The Farmer has fermented things before.
It has always involved a large heavy crock.
At the moment it is full of sauerkraut.
A few weeks back he saw these items online and ordered them.
Unboxing is always exciting.
A recipe book got the wheels rolling.
The Farmer loves a new toy.
The set includes glass weights to hold the fermenting produce under the brine.
There is also a lid with a dry airlock.
The black tube is a pump so you can open, taste, close and vacuum out the oxygen to avoid spoilage.
The Farmer chose this product for two reasons.
1. The glass weights have indentations to grab on to for removal.
2. The air lock lids don't require a bubbler to keep oxygen out.

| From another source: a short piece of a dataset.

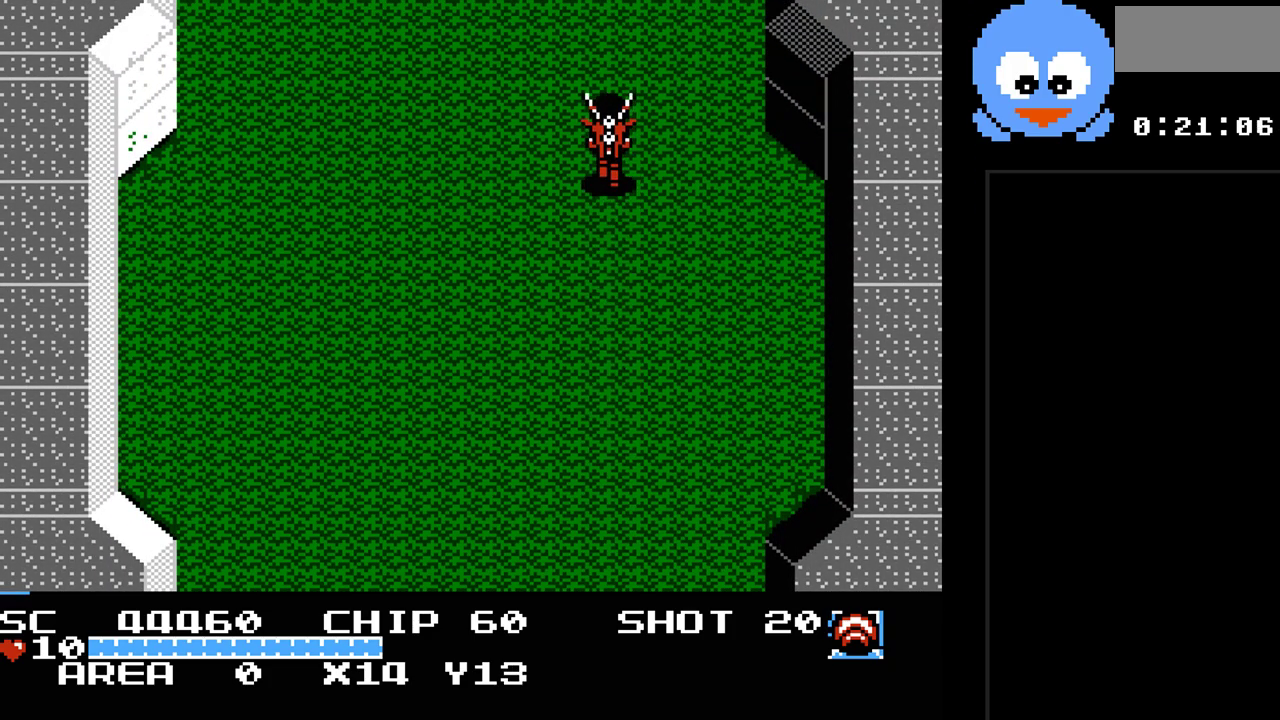
{"buttons": ["DPAD_UP"], "events": []}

The Farmers Kids like kimchi so that will be the first project.
But the recipe included was rather vague.
Soooo...... Google it right?
Maangchi is a sweet little Korean chef.
The Farmer watched her you tubevideo for some inspiration.

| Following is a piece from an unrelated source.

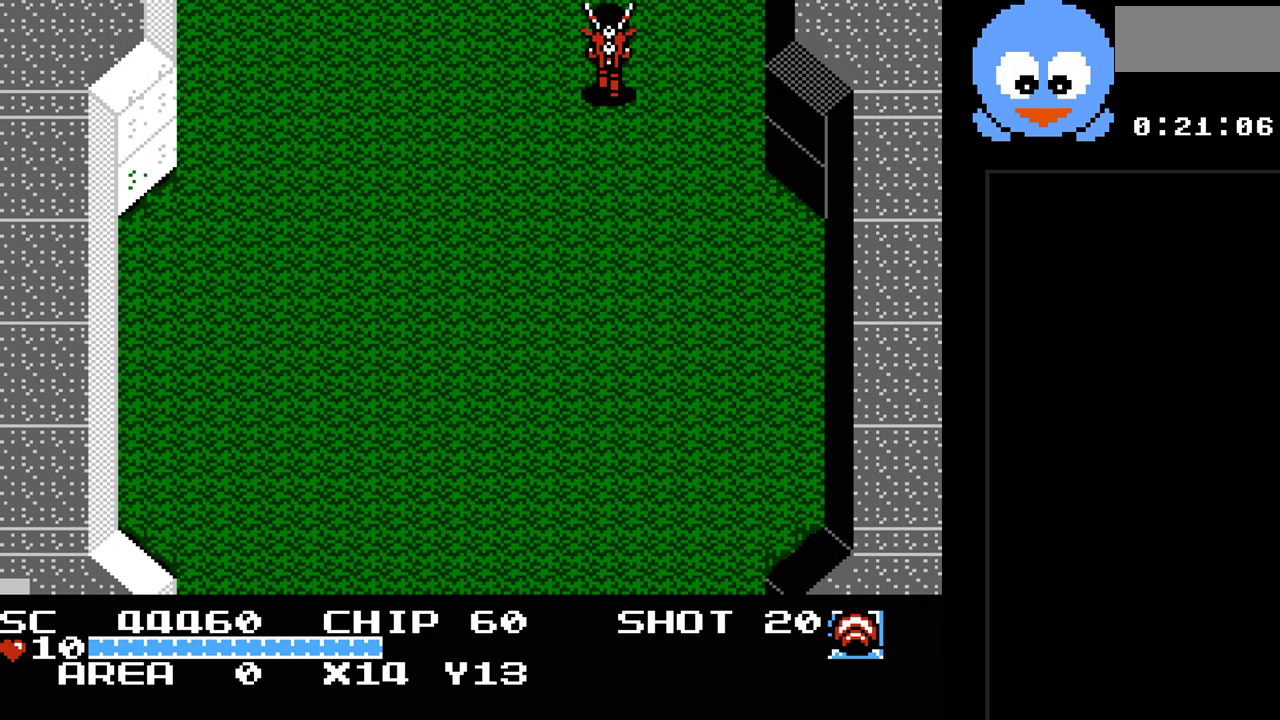
{"buttons": [], "events": [[150, "DPAD_UP", "up"]]}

With over ten million views she must know something The Farmer doesn't.
Napa cabbage is such a beautiful thing.
The Farmer made his own recipe starting with bite size pieces.
To use canning jars leaving the cabbage leaves whole wouldn't work.
Carrot, red onion, green onions, garlic, ginger, salt and hot pepper powder.
Maangchi used more pepper powder than The Farmer would dare.
Wow she must have built up quite a tolerance.
Sweet rice flower and brown sugar to make a roux is from Maanchi's video.
The roux is syrupy and will help the spices stick to the cabbage.
The Farmer spread things out.
Drenching cabbage in the roux / spice mixture.
Then on to the larger bowl.
Once all mixed together a large taste was enjoyed.
Now into the jars to ferment.
So now The Farmer doesn't have to wait for his crock any longer.
The Farmers Wife will have to get used to counter top fermentation though.